= Liste des tâches =
1: Reproduisez à l'identique le passage de l'article sur les marcheuses de Belleville qui commence par les mots contenant "La prostitution à" et se termine par "restant jamais statiques.".
2: Relevez tous les nombres écrits en chiffres dans l'article sur les marcheuses de Belleville.

======== Extrait du texte

La prostitution à l'heure des JO: à Belleville, les "marcheuses" chinoises n'osent plus sortir
Hua (prénom modifié) a 55 ans. Divorcée, en grandes difficultés financières, elle explique avoir quitté la Chine il y a un peu plus de sept ans pour venir en France, convaincue par des amis lui assurant qu'elle pourrait gagner 2.000 euros par mois en tant que femme de ménage.
Son quotidien est aujourd'hui celui des "marcheuses de Belleville", ces femmes en grande majorité quinquagénaires ou sexagénaires venues du nord-est de la Chine qui attendent le client dans la rue en ne restant jamais statiques.
Chaque semaine, Hua trouve soutien et réconfort auprès des bénévoles du Lotus Bus, un programme de Médecins du Monde de promotion de la santé et des droits des travailleuses du sexe chinoises à Paris, créé en 2004.
Dans un local proche de leur lieu de travail, Hua et des dizaines d'autres femmes viennent chercher une par une des préservatifs. Certaines demandent à se faire palper par une interne bénévole pour détecter un éventuel cancer du sein.
"Sous pression"
Et une question les obnubile: "Que va-t-il-se passer pour nous avec les Jeux olympiques ?"

================
======== Données fournies

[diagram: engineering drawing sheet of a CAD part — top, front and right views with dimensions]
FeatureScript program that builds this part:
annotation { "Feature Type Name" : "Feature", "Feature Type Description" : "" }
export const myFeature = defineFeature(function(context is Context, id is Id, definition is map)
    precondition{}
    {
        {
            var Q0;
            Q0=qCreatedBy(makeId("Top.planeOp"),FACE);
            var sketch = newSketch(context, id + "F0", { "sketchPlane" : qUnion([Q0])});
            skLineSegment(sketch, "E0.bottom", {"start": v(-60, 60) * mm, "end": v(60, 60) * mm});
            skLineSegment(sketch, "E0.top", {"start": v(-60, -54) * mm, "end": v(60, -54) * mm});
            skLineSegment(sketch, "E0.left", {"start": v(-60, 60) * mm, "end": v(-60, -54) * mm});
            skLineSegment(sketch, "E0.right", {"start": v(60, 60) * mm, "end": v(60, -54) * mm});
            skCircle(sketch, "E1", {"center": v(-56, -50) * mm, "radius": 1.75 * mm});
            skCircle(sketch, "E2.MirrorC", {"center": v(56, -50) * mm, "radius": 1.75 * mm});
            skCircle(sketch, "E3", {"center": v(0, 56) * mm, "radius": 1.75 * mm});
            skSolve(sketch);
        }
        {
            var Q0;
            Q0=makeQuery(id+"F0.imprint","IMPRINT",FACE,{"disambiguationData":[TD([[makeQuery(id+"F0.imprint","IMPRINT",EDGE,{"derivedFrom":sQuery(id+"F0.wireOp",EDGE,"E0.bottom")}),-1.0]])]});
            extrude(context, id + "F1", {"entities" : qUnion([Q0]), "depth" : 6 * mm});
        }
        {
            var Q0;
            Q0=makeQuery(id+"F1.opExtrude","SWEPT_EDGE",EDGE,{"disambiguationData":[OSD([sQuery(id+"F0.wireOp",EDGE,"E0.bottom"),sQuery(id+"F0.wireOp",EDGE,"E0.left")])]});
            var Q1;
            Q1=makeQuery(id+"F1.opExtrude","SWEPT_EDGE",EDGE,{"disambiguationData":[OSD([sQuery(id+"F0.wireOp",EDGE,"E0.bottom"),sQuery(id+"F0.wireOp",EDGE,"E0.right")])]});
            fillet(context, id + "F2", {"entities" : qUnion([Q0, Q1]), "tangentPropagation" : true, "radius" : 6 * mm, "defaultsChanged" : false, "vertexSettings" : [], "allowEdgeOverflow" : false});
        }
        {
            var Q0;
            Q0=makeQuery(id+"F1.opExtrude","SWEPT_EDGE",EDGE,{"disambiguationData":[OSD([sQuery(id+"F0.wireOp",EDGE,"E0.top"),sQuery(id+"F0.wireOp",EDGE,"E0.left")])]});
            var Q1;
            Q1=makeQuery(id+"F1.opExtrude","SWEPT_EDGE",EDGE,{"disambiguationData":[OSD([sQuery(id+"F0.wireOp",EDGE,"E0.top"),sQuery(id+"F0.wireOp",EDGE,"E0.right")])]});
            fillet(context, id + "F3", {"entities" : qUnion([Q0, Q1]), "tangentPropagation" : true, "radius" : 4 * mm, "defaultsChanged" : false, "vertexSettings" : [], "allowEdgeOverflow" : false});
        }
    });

================

= Réponses par tâche =
1:
La prostitution à l'heure des JO: à Belleville, les "marcheuses" chinoises n'osent plus sortir
Hua (prénom modifié) a 55 ans. Divorcée, en grandes difficultés financières, elle explique avoir quitté la Chine il y a un peu plus de sept ans pour venir en France, convaincue par des amis lui assurant qu'elle pourrait gagner 2.000 euros par mois en tant que femme de ménage.
Son quotidien est aujourd'hui celui des "marcheuses de Belleville", ces femmes en grande majorité quinquagénaires ou sexagénaires venues du nord-est de la Chine qui attendent le client dans la rue en ne restant jamais statiques.

2:
55
2.000
2004